The British Museum and the Smithsonian Institution have been home to crystal skulls that turn out to be much more recent in age than the alleged pre-Columbian times. A smiliar fake was found in Paris' Quai Branly Museum a few months ago.
How about this for the next instalment of the Indy franchise: "Indiana Jones and the Dodgy Antiques Dealer"?
Less than three months after the Quai Branly Museum in Paris discovered that a crystal skull once proclaimed as a mystical Aztec masterpiece was a fake, it is now the turn of the British Museum and the Smithsonian Institution to find they were victims of skull-duggery.
Scientists from those two prestigious institutions on Wednesday said their crystal skulls were cut, honed and polished by tools of the industrial age, not by Mesoamerican craftsmen of yore.

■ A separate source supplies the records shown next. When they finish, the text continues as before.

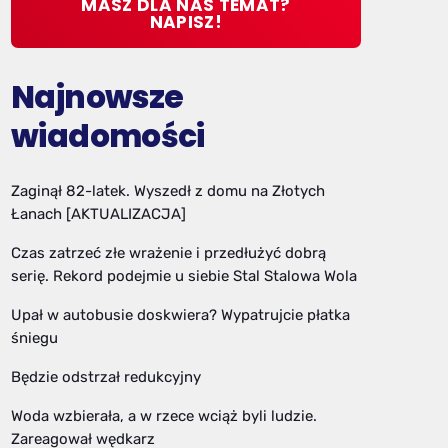
MASZ DLA NAS TEMAT?
NAPISZ!
Najnowsze
wiadomości
Zaginął 82-latek. Wyszedł z domu na Złotych
Łanach [AKTUALIZACJA]
Czas zatrzeć złe wrażenie i przedłużyć dobrą
serię. Rekord podejmie u siebie Stal Stalowa Wola
Upał w autobusie doskwiera? Wypatrujcie płatka
śniegu
Będzie odstrzał redukcyjny
Woda wzbierała, a w rzece wciąż byli ludzie.
Zareagował wędkarz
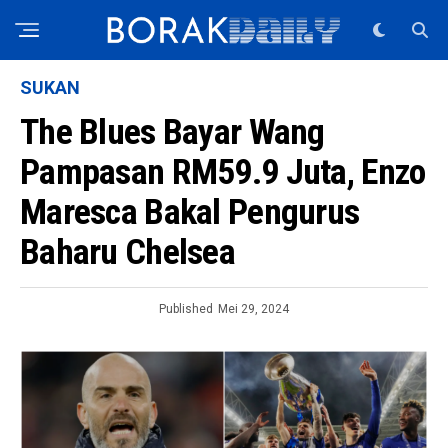
SUKAN
The Blues Bayar Wang
Pampasan RM59.9 Juta, Enzo
Maresca Bakal Pengurus
Baharu Chelsea
Published
Mei 29, 2024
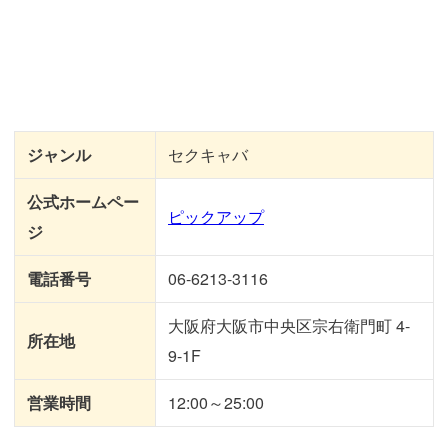
ジャンル
セクキャバ
公式ホームペー
ピックアップ
ジ
電話番号
06-6213-3116
大阪府大阪市中央区宗右衛門町 4-
所在地
9-1F
営業時間
12:00～25:00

"The skulls under consideration are not pre-Columbian. They must surely be regarded as of relatively modern manufacture," they say.
"Each skull was probably worked not more than a decade before it was first offered for sale."
The skulls became star exhibits in all three museums long before the Indiana Jones movie, "The Kingdom of the Crystal Skull," hit the movie screens this year.
The superstitious deemed them part of a collection of 12 skulls, endowed with healing or mystical powers, that dated back to the ancient culture of Central America.
Reuniting all 12 skulls, together with a putative 13th, would conjure up a massive power that would prevent the Earth from tipping over on December 21 2012, the "doomsday" in the Mayan calendar, according to one fable.
Legend-lovers had a bad day on April 18 when the Quai Branly said it had found grooves and perforations in its 11-centimetre (4.4-inch) -high quartz skull revealing the use of "jewellery burrs and other modern tools."
Doubts had also surfaced about the skulls in London and Washington, with art experts noting they were unusually large and with teeth markings that were exceptionally linear.
Seeking the verdict of science, researchers from those two museums examined the skulls with electron microscopes, looking at tiny scratches and marks left by the carving implements.
These were then compared with the surfaces of a crystal goblet, rock crystal beads and dozens of greenstone jewels known to be of genuine Aztec or Mixtec origin.
The study appears in the Journal of Archaeological Science, published by the Elsevier group.
The skull in the British Museum, purchased in 1897, is made of transparent rock crystal and is 15 centimetres (six inches) high. The Smithsonian skull, acquired by the museum in 1992, is of white quartz and measures 25.5 cms (10 inches) in height.
The investigators found that rotary wheels gave the British skull its sharp definition, a drill had dug out the nostrils and eyes, and diamond or corondum had been applied with iron or steel tools to smooth its upper surfaces.
As for the US skull, "faint traces" of tool marks remain, but these too are consistent with rotary wheels or grinding pads, the authors say.
No evidence has ever been found that rotary wheels were used to cut stones in Central America before the arrival of Europeans.
The investigators also found a black-and-red deposit in a tiny cavity of the Smithsonian skull. X-ray diffraction showed it to be silicon carbide -- a tough compound that only exists naturally in meteorites but is widespread in modern industrial abrasives.
Tiny irregularities in the quartz suggest the mineral for the London skull came from the European Alps, Brazil or Madagascar, while the quartz for the Washington skull had "many potential sources," including Mexico and the United States.
The sleuths pored over the archives of both museums, the Museum of Mankind in Paris, the French National Library, the Hispanic Society of America and newspaper records in a bid to find where the skulls came from.
The only documentation existing for the Smithsonian skull indicates it had been purchased in Mexico City in 1960. The scientists believe the skull was "probably manufactured shortly before it was purchased" there.
As for the British Museum and Quai Branly skulls, the paper trail leads to a French antiques collector by the name of Eugene Boban Duverge.
Boban had a shop in Mexico City and parlayed his way to the salons of Paris thanks to the 1863-67 "French Intervention," when troops of France's Second Empire invaded Mexico.
He built up a collection of 2,000 pre-Columbian artefacts, the biggest in Europe at the time. It included several crystal skulls, including the newly-unmasked fakes in London and Paris.
The skull that would eventually be bought by the British Museum was acquired by Boban between 1878 and 1881, possibly in Europe, the study says. In 1885, he tried to sell it to the National Museum of Mexico, but was turned down.
A year later, Boban sold it an auction to the New York jeweller's Tiffany's.
Two years later, Tiffany's sold the skull to a Californian businessman who nearly a decade later went bust and asked the jeweller to hunt for a new buyer.
So it was that Tiffany's vice president, George Kunz, made a pitch to the British Museum.
He recommended the purchase of "this remarkable object," sketched a past of colourful ownership, beginning with a Spanish soldier who had brought it back from Mexico, and quoting the opinion of others that the skull was of ancient Mexican origin but no-one knew for sure.
The rest, as they say, belongs to history... and human gullibility.